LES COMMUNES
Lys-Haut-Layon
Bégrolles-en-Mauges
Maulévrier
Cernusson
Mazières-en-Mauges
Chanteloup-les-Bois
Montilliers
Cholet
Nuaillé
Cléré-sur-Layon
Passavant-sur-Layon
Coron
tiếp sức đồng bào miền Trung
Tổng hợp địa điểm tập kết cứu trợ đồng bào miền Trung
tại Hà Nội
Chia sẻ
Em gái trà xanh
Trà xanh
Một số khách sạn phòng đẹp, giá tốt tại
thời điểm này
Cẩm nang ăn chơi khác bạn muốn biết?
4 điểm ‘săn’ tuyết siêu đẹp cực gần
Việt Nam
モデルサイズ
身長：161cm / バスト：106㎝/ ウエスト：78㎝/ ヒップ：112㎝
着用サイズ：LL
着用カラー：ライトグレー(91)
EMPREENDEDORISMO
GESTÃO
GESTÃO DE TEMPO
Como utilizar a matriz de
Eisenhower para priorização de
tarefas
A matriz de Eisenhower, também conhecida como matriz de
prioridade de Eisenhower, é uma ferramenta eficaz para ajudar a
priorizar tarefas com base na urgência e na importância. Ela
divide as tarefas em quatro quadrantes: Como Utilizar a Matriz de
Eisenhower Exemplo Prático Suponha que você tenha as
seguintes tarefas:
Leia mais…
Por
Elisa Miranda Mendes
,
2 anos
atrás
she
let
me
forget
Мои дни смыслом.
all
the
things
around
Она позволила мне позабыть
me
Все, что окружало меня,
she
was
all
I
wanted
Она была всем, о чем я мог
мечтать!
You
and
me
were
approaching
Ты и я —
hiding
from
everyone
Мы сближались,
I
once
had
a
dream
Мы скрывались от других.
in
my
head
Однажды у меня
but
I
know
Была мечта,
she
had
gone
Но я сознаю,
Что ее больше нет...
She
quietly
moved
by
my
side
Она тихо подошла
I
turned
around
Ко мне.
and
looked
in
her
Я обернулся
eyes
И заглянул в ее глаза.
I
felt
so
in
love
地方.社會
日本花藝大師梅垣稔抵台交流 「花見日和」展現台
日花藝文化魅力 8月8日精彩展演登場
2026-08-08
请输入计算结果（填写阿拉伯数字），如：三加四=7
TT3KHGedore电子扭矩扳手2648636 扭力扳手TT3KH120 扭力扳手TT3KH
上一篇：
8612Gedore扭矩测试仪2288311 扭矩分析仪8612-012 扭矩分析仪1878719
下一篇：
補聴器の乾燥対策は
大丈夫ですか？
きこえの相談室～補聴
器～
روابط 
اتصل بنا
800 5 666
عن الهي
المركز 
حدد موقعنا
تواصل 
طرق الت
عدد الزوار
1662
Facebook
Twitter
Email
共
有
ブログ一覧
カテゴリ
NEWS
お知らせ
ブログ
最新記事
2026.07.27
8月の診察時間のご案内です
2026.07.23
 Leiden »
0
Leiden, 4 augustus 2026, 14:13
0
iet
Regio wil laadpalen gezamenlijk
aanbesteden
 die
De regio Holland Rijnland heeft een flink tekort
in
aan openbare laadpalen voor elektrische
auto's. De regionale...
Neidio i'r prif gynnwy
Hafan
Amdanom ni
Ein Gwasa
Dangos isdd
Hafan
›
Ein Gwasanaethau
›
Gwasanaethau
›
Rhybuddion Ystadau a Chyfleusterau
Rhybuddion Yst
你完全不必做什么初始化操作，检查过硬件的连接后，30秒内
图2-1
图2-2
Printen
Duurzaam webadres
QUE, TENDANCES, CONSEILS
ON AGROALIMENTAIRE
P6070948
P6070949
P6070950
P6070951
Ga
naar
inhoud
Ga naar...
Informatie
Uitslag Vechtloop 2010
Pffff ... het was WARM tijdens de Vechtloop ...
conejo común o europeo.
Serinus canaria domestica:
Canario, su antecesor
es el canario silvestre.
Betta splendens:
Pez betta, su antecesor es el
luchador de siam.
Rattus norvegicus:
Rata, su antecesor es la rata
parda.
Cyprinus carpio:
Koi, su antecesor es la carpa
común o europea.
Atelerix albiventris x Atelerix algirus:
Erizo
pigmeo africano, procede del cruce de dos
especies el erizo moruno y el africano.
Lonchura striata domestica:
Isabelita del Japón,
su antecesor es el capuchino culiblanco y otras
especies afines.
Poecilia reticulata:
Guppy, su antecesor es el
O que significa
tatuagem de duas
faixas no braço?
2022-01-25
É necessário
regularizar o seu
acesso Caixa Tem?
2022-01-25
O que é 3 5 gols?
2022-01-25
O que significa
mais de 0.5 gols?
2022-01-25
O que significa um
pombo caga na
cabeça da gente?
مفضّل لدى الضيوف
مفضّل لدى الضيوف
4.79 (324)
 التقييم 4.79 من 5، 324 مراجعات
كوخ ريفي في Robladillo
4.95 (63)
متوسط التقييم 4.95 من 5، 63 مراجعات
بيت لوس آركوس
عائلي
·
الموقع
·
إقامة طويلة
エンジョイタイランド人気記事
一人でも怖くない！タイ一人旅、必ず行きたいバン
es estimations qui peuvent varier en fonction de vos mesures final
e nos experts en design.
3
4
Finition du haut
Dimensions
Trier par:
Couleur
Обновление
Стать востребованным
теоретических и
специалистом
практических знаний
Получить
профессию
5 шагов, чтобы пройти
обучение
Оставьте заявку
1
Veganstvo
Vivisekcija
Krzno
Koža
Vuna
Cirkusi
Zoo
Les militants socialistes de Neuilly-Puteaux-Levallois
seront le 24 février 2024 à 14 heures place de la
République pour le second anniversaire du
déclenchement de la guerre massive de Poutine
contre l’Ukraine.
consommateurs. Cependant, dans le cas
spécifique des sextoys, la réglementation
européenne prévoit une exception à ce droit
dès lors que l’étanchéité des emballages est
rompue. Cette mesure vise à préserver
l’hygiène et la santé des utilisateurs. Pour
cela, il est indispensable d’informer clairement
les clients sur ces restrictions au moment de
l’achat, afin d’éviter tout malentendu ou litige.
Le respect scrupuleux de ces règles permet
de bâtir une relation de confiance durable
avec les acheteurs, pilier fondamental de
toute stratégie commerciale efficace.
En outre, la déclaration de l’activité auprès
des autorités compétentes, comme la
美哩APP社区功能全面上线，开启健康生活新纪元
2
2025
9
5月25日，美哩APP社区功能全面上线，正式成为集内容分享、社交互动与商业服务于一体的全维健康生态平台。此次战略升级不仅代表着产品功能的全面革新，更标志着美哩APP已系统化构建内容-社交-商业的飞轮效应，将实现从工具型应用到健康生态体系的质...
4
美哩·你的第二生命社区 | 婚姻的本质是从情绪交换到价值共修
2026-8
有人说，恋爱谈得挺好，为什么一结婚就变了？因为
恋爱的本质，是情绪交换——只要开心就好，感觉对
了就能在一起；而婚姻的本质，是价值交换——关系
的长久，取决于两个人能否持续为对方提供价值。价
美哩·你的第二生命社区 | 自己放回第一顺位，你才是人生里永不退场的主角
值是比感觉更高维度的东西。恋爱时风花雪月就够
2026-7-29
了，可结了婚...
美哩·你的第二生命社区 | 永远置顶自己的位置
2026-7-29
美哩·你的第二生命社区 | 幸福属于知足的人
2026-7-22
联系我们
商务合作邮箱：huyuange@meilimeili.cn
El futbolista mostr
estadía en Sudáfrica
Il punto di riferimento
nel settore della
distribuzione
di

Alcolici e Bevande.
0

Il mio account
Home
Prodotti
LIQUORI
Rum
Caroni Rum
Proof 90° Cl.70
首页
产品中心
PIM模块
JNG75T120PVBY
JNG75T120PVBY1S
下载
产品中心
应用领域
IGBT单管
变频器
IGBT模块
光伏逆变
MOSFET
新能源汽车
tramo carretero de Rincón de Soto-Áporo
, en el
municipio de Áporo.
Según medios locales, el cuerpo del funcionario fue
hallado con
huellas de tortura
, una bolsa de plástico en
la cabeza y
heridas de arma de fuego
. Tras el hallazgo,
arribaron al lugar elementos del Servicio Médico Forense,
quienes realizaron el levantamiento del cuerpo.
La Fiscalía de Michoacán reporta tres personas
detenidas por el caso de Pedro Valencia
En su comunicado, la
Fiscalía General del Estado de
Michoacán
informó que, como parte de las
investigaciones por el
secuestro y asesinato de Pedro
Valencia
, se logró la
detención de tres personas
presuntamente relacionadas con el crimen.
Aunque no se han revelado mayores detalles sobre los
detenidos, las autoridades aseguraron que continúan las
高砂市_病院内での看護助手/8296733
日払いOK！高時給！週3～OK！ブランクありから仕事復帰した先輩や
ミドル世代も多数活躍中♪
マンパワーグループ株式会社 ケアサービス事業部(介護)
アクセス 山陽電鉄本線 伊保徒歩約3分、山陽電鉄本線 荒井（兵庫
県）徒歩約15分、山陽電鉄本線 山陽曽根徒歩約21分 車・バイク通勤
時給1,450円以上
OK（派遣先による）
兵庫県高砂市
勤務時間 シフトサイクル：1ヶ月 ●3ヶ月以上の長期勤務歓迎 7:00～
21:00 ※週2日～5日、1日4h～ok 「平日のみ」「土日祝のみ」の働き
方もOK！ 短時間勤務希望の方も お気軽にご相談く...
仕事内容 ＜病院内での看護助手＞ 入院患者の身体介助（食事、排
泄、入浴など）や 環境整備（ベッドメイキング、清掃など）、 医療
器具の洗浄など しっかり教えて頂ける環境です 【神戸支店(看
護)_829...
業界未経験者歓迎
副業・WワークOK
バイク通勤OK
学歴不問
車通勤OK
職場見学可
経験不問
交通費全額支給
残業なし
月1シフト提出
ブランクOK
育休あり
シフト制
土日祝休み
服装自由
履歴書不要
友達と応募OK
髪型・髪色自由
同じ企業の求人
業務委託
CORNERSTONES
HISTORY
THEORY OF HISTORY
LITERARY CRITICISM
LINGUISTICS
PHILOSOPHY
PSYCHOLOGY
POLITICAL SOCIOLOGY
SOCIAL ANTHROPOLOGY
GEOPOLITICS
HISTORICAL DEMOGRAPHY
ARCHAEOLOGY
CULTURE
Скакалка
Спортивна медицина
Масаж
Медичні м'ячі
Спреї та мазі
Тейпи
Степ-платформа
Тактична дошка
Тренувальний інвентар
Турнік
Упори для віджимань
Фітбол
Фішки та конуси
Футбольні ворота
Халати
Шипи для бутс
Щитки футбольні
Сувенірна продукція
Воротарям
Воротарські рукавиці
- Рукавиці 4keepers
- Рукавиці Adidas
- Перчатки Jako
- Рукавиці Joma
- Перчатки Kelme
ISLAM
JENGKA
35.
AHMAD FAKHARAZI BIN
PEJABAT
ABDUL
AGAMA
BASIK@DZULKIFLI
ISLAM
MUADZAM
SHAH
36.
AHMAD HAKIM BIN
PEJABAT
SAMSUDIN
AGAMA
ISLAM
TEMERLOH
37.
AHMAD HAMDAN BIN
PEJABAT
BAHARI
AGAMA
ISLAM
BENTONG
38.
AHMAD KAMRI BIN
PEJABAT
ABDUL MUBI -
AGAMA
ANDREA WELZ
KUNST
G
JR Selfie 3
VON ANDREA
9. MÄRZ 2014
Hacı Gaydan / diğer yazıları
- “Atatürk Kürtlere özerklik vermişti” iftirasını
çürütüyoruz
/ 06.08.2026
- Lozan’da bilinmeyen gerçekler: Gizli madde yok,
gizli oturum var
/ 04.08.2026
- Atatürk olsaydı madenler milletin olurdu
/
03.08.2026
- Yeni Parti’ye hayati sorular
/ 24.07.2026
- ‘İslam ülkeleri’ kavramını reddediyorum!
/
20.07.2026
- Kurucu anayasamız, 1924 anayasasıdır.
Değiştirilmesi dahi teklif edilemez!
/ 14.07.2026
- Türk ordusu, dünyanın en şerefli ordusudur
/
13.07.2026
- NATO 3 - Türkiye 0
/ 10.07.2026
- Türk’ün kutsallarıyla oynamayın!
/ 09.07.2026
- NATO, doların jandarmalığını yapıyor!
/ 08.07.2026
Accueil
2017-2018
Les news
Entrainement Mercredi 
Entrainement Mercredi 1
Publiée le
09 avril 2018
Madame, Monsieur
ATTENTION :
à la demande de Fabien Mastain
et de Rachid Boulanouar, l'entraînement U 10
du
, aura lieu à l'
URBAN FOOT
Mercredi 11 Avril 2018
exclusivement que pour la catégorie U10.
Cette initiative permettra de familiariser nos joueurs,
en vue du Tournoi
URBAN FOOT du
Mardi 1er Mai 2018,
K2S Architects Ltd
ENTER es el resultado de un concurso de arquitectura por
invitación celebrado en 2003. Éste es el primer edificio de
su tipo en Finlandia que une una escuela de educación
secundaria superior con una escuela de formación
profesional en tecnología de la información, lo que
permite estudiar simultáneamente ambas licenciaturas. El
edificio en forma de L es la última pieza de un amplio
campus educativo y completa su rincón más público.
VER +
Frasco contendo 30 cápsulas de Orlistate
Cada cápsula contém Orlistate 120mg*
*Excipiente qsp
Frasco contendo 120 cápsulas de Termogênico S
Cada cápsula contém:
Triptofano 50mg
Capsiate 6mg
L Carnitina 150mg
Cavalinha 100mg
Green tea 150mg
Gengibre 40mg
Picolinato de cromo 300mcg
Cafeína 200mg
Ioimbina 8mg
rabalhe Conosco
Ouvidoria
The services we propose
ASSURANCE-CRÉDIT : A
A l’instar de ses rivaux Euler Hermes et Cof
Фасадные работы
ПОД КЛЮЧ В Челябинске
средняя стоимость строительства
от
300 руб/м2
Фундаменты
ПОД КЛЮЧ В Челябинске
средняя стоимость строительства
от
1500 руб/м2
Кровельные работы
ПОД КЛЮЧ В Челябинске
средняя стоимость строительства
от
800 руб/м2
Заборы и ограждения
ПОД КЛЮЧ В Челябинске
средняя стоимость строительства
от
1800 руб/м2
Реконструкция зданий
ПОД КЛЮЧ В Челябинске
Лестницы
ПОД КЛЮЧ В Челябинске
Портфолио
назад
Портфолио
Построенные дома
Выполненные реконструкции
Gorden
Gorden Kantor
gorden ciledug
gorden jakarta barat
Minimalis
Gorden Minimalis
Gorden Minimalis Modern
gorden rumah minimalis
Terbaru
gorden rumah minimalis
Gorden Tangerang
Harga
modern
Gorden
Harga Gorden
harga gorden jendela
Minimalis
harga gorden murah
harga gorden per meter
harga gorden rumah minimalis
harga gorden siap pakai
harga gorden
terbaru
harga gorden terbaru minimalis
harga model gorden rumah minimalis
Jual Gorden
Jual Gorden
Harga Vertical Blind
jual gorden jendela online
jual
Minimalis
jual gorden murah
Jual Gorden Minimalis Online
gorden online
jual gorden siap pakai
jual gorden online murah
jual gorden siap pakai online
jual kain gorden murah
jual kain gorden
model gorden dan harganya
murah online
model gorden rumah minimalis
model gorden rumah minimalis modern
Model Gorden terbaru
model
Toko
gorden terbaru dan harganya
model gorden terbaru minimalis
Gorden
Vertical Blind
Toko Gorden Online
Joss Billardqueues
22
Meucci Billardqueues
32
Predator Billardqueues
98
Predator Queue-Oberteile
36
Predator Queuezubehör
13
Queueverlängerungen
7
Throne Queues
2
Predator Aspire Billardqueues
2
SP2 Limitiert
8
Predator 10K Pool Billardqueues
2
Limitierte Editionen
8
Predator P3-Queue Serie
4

◆ ◆ ◆ ◆ ◆

What is required: Rewrite the items from their first line up to and including the line that contains "divide as tarefas", replacing "tarefas" with "atividades" and keeping everything else unchanged.

Answer space:
LES COMMUNES
Lys-Haut-Layon
Bégrolles-en-Mauges
Maulévrier
Cernusson
Mazières-en-Mauges
Chanteloup-les-Bois
Montilliers
Cholet
Nuaillé
Cléré-sur-Layon
Passavant-sur-Layon
Coron
tiếp sức đồng bào miền Trung
Tổng hợp địa điểm tập kết cứu trợ đồng bào miền Trung
tại Hà Nội
Chia sẻ
Em gái trà xanh
Trà xanh
Một số khách sạn phòng đẹp, giá tốt tại
thời điểm này
Cẩm nang ăn chơi khác bạn muốn biết?
4 điểm ‘săn’ tuyết siêu đẹp cực gần
Việt Nam
モデルサイズ
身長：161cm / バスト：106㎝/ ウエスト：78㎝/ ヒップ：112㎝
着用サイズ：LL
着用カラー：ライトグレー(91)
EMPREENDEDORISMO
GESTÃO
GESTÃO DE TEMPO
Como utilizar a matriz de
Eisenhower para priorização de
atividades
A matriz de Eisenhower, também conhecida como matriz de
prioridade de Eisenhower, é uma ferramenta eficaz para ajudar a
priorizar atividades com base na urgência e na importância. Ela
divide as atividades em quatro quadrantes: Como Utilizar a Matriz de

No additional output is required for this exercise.